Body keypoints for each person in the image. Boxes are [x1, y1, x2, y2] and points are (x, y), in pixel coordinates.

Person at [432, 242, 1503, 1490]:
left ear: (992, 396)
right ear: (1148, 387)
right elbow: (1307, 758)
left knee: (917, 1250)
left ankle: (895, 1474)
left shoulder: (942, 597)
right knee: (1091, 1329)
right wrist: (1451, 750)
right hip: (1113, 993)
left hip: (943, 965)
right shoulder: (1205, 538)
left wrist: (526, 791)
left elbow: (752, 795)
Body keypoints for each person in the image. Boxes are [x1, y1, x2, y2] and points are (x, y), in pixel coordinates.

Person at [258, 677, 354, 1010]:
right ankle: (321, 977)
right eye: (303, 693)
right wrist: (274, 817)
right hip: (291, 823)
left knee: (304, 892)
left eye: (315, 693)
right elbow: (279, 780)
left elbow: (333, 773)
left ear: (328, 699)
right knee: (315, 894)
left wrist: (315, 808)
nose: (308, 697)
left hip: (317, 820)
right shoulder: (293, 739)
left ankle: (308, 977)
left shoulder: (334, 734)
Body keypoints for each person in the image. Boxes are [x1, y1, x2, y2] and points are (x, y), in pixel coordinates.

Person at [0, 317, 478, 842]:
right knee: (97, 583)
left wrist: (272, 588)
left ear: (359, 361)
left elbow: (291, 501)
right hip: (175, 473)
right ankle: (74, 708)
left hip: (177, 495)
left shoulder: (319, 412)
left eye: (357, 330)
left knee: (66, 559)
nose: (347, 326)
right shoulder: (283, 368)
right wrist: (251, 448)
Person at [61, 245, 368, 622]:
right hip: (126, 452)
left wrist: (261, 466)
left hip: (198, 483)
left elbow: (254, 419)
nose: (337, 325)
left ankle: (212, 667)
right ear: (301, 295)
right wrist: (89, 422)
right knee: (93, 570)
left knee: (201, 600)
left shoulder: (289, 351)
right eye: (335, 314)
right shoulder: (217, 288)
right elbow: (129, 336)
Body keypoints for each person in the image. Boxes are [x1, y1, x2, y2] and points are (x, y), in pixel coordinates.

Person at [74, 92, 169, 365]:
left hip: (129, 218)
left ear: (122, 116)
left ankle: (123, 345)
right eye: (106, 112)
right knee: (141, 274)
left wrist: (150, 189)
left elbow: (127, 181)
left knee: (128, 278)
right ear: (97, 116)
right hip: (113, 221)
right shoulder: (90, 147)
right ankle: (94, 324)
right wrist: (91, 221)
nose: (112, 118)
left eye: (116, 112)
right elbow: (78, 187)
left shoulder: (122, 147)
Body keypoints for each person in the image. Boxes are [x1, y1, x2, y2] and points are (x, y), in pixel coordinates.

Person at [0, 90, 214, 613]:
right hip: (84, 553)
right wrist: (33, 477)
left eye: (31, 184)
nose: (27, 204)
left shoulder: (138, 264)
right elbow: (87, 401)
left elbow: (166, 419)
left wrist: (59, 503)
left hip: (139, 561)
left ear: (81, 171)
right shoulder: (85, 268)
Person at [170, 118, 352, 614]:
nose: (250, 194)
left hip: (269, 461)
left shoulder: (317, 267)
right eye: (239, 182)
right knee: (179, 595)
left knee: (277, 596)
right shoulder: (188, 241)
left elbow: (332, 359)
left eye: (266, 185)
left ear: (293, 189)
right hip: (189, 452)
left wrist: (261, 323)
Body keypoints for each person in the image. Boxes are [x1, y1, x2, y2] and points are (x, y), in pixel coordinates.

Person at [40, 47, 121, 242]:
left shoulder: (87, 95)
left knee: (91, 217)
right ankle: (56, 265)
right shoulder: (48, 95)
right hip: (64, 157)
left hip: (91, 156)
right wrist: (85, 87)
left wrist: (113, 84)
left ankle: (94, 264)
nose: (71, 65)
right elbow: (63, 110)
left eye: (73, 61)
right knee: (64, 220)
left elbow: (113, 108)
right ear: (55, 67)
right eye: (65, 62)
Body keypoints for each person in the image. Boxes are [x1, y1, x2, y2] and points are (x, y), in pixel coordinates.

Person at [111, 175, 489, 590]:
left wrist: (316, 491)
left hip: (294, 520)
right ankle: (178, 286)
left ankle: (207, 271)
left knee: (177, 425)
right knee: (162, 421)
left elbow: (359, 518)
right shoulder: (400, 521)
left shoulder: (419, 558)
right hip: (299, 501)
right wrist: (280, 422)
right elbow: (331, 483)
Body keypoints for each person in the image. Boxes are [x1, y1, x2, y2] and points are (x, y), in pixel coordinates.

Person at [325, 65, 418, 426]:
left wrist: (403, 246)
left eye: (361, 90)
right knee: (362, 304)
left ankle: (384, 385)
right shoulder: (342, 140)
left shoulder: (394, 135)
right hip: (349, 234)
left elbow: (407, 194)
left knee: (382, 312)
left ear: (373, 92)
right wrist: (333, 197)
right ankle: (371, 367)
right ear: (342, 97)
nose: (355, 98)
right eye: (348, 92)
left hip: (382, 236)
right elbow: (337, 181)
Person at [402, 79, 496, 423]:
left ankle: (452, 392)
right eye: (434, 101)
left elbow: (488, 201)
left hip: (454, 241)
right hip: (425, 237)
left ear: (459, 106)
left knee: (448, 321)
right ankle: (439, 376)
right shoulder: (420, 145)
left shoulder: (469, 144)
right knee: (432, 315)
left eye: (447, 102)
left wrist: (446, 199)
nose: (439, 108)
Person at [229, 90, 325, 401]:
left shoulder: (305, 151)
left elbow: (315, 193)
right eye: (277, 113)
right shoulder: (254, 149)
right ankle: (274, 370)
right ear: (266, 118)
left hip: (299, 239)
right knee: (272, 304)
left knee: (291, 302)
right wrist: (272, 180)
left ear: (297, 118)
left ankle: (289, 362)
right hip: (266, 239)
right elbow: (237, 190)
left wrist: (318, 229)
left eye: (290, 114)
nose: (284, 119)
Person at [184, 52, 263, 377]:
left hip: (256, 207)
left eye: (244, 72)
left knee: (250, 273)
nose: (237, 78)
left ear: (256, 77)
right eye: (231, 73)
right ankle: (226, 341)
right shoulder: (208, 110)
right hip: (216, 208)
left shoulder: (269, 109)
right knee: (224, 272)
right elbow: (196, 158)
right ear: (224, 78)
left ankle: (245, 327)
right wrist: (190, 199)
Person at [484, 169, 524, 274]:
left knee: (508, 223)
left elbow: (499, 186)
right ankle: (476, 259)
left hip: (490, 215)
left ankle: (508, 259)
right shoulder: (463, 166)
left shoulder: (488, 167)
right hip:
* * * * *
• **Work required**
Of the entries above, transcribe exactly those lines that fall between the line containing "right hip: (291, 823)" and the line containing "left ankle: (123, 345)", together with those two lines.

• **Problem solution**
right hip: (291, 823)
left knee: (304, 892)
left eye: (315, 693)
right elbow: (279, 780)
left elbow: (333, 773)
left ear: (328, 699)
right knee: (315, 894)
left wrist: (315, 808)
nose: (308, 697)
left hip: (317, 820)
right shoulder: (293, 739)
left ankle: (308, 977)
left shoulder: (334, 734)
Body keypoints for each person in the image. Boxes are [x1, y1, x2, y2] and points are (x, y), in pixel coordinates.

Person at [0, 317, 478, 842]:
right knee: (97, 583)
left wrist: (272, 588)
left ear: (359, 361)
left elbow: (291, 501)
right hip: (175, 473)
right ankle: (74, 708)
left hip: (177, 495)
left shoulder: (319, 412)
left eye: (357, 330)
left knee: (66, 559)
nose: (347, 326)
right shoulder: (283, 368)
right wrist: (251, 448)
Person at [61, 245, 368, 622]:
right hip: (126, 452)
left wrist: (261, 466)
left hip: (198, 483)
left elbow: (254, 419)
nose: (337, 325)
left ankle: (212, 667)
right ear: (301, 295)
right wrist: (89, 422)
right knee: (93, 570)
left knee: (201, 600)
left shoulder: (289, 351)
right eye: (335, 314)
right shoulder: (217, 288)
right elbow: (129, 336)
Body keypoints for each person in the image. Boxes are [x1, y1, x2, y2] and points are (x, y), in pixel coordinates.

Person at [74, 92, 169, 365]:
left hip: (129, 218)
left ear: (122, 116)
left ankle: (123, 345)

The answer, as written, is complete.